• [WHAT YOU HAVE TO DO] Wherever "pasado" appears in a line of the listing, that line should be returned.

• [EXERCISE DATA]
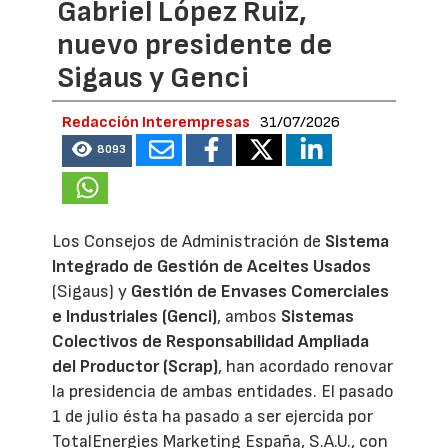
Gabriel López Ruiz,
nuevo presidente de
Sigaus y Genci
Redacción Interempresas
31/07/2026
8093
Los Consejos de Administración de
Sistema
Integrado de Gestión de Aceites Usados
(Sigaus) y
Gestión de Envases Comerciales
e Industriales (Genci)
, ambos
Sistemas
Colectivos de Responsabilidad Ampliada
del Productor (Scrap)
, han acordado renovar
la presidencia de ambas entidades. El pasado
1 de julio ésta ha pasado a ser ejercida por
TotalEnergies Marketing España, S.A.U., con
...
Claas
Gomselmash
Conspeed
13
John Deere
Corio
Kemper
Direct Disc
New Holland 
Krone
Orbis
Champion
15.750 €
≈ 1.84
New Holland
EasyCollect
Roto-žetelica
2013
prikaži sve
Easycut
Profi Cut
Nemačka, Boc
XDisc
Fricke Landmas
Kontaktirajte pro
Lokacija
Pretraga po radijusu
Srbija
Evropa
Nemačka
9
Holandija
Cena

• [EXPECTED ANSWER]
la presidencia de ambas entidades. El pasado
1 de julio ésta ha pasado a ser ejercida por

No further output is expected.